**Problem requirements:**
Please reproduce the rows below word for word, beginning with their first line and stopping after the line that contains "หลังคดเอียงได้เช่นกัน ห".

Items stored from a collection
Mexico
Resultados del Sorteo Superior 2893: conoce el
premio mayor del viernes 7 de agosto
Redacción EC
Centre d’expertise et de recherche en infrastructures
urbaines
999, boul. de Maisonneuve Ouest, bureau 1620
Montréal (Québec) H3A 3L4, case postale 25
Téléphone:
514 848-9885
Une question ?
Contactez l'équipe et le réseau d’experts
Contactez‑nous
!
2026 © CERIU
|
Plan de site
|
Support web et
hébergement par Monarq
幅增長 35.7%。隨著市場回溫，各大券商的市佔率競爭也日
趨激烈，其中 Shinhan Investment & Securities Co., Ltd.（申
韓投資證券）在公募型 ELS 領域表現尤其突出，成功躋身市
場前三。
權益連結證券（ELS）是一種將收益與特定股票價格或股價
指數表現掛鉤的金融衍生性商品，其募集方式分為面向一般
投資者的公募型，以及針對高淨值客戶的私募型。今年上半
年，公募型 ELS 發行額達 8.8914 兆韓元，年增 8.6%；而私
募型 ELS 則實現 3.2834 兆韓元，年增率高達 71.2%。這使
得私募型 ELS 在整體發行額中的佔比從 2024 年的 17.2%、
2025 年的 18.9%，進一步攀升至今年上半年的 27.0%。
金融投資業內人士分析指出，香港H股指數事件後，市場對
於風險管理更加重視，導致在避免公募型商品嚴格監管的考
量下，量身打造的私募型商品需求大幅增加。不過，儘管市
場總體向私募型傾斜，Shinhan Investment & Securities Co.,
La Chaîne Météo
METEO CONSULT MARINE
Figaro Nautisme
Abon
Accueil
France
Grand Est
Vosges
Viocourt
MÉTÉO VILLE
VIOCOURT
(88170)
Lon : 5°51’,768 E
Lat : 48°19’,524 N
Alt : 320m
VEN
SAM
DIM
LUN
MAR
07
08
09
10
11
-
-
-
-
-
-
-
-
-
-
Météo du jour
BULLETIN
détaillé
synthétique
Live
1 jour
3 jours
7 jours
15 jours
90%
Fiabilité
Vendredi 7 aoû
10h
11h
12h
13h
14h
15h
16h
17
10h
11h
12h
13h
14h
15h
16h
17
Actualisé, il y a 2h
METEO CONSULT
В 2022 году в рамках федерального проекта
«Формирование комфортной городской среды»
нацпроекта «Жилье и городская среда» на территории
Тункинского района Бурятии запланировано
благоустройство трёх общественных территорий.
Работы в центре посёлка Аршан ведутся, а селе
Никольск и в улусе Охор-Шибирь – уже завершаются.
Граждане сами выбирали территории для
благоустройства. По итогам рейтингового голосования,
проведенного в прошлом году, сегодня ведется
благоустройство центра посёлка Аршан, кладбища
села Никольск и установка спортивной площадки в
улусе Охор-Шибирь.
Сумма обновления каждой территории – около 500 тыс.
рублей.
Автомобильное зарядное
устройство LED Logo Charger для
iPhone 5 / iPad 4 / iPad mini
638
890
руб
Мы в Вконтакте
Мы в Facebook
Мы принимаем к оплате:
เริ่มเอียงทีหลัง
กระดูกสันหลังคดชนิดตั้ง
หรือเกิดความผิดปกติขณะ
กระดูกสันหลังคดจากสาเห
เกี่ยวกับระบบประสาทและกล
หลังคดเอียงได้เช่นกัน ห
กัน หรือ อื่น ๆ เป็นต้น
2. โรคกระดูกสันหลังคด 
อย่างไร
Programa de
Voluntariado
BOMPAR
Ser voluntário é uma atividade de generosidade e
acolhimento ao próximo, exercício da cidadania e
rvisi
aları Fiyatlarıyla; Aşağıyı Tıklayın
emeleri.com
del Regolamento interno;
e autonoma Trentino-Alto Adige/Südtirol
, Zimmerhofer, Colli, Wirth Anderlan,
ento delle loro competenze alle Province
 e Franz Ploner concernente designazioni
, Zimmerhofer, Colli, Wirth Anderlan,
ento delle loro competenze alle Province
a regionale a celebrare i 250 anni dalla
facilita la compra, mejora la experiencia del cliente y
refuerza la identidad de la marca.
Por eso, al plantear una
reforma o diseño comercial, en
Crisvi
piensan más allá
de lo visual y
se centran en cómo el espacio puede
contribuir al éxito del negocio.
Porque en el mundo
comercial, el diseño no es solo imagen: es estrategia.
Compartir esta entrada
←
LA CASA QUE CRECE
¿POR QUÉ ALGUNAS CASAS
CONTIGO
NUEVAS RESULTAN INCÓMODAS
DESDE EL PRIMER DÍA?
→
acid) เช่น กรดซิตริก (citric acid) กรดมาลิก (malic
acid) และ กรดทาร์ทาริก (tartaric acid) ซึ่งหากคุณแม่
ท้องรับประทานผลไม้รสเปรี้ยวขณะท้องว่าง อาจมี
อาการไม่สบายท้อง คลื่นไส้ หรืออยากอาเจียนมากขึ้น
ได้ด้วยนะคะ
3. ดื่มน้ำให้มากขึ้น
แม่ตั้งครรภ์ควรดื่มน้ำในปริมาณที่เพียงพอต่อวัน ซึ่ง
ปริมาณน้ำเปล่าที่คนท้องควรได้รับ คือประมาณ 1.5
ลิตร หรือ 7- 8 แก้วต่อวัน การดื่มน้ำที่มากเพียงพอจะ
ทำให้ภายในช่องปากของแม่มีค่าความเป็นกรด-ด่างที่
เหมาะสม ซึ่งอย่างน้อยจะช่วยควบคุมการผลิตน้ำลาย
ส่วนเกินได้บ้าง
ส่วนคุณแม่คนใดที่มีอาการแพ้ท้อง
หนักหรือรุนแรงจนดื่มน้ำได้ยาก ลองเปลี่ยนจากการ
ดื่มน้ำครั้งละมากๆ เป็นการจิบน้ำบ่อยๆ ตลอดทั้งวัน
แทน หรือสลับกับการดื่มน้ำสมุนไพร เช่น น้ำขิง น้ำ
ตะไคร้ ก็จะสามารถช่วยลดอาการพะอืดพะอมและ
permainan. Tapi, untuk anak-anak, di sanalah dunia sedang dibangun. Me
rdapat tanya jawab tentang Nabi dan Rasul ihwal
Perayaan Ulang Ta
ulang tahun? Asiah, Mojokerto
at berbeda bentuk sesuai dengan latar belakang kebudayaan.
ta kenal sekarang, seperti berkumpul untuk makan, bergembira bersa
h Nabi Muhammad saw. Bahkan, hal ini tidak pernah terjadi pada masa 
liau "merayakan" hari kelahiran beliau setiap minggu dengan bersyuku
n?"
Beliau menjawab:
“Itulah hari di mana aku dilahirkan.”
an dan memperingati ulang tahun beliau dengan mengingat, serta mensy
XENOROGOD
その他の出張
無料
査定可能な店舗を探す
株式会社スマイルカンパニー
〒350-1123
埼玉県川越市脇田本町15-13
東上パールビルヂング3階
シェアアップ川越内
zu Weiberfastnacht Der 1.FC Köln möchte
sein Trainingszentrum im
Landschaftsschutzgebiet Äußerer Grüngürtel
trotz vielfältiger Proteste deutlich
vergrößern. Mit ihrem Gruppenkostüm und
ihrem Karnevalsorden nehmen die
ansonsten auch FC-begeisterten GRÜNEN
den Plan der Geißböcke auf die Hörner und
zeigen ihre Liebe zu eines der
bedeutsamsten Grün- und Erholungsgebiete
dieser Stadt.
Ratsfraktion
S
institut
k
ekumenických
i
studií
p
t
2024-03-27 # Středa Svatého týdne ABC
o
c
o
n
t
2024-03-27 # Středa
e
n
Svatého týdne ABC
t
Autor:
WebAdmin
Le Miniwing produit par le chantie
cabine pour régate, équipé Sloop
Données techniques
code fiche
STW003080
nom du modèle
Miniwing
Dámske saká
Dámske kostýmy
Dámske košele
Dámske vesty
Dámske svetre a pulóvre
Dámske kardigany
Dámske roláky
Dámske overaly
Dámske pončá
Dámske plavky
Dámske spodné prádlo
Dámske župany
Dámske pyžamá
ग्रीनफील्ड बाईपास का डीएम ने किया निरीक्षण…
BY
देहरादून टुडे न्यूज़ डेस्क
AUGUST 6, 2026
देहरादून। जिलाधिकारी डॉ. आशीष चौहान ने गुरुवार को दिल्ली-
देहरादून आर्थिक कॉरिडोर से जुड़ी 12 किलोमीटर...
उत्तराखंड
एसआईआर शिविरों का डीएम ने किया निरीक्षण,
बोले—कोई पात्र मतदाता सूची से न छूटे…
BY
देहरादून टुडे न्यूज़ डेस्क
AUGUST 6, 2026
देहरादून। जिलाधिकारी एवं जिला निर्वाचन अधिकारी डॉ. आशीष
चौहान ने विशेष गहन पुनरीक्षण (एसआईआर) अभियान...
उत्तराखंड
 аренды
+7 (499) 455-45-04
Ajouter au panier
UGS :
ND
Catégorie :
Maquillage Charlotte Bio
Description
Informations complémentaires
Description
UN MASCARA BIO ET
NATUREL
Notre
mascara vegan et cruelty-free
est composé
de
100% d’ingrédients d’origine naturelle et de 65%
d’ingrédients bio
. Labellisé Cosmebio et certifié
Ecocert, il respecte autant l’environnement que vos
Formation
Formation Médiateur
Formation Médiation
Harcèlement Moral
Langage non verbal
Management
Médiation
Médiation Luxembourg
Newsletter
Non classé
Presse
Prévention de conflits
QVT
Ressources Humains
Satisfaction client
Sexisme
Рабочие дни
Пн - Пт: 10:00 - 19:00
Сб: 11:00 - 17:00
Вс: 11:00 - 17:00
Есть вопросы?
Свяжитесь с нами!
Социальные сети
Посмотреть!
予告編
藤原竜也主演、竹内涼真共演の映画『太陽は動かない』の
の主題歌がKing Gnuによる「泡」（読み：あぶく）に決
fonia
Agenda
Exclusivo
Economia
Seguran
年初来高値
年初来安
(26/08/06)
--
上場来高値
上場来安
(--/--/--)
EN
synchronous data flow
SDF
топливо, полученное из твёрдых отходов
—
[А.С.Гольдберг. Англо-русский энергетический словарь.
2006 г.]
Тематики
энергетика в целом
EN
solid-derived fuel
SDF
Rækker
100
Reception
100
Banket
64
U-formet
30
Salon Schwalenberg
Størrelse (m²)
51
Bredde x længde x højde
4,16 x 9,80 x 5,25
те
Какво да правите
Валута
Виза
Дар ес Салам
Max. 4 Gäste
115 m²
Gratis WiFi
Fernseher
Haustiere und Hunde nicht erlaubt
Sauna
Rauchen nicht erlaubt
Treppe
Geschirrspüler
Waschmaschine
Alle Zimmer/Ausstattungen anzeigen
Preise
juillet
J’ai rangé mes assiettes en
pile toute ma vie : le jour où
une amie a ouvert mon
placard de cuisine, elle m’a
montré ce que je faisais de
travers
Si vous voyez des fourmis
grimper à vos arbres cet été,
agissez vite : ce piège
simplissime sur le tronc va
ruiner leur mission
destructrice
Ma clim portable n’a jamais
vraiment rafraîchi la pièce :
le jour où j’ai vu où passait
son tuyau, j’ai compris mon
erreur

**Solution:**
Mexico
Resultados del Sorteo Superior 2893: conoce el
premio mayor del viernes 7 de agosto
Redacción EC
Centre d’expertise et de recherche en infrastructures
urbaines
999, boul. de Maisonneuve Ouest, bureau 1620
Montréal (Québec) H3A 3L4, case postale 25
Téléphone:
514 848-9885
Une question ?
Contactez l'équipe et le réseau d’experts
Contactez‑nous
!
2026 © CERIU
|
Plan de site
|
Support web et
hébergement par Monarq
幅增長 35.7%。隨著市場回溫，各大券商的市佔率競爭也日
趨激烈，其中 Shinhan Investment & Securities Co., Ltd.（申
韓投資證券）在公募型 ELS 領域表現尤其突出，成功躋身市
場前三。
權益連結證券（ELS）是一種將收益與特定股票價格或股價
指數表現掛鉤的金融衍生性商品，其募集方式分為面向一般
投資者的公募型，以及針對高淨值客戶的私募型。今年上半
年，公募型 ELS 發行額達 8.8914 兆韓元，年增 8.6%；而私
募型 ELS 則實現 3.2834 兆韓元，年增率高達 71.2%。這使
得私募型 ELS 在整體發行額中的佔比從 2024 年的 17.2%、
2025 年的 18.9%，進一步攀升至今年上半年的 27.0%。
金融投資業內人士分析指出，香港H股指數事件後，市場對
於風險管理更加重視，導致在避免公募型商品嚴格監管的考
量下，量身打造的私募型商品需求大幅增加。不過，儘管市
場總體向私募型傾斜，Shinhan Investment & Securities Co.,
La Chaîne Météo
METEO CONSULT MARINE
Figaro Nautisme
Abon
Accueil
France
Grand Est
Vosges
Viocourt
MÉTÉO VILLE
VIOCOURT
(88170)
Lon : 5°51’,768 E
Lat : 48°19’,524 N
Alt : 320m
VEN
SAM
DIM
LUN
MAR
07
08
09
10
11
-
-
-
-
-
-
-
-
-
-
Météo du jour
BULLETIN
détaillé
synthétique
Live
1 jour
3 jours
7 jours
15 jours
90%
Fiabilité
Vendredi 7 aoû
10h
11h
12h
13h
14h
15h
16h
17
10h
11h
12h
13h
14h
15h
16h
17
Actualisé, il y a 2h
METEO CONSULT
В 2022 году в рамках федерального проекта
«Формирование комфортной городской среды»
нацпроекта «Жилье и городская среда» на территории
Тункинского района Бурятии запланировано
благоустройство трёх общественных территорий.
Работы в центре посёлка Аршан ведутся, а селе
Никольск и в улусе Охор-Шибирь – уже завершаются.
Граждане сами выбирали территории для
благоустройства. По итогам рейтингового голосования,
проведенного в прошлом году, сегодня ведется
благоустройство центра посёлка Аршан, кладбища
села Никольск и установка спортивной площадки в
улусе Охор-Шибирь.
Сумма обновления каждой территории – около 500 тыс.
рублей.
Автомобильное зарядное
устройство LED Logo Charger для
iPhone 5 / iPad 4 / iPad mini
638
890
руб
Мы в Вконтакте
Мы в Facebook
Мы принимаем к оплате:
เริ่มเอียงทีหลัง
กระดูกสันหลังคดชนิดตั้ง
หรือเกิดความผิดปกติขณะ
กระดูกสันหลังคดจากสาเห
เกี่ยวกับระบบประสาทและกล
หลังคดเอียงได้เช่นกัน ห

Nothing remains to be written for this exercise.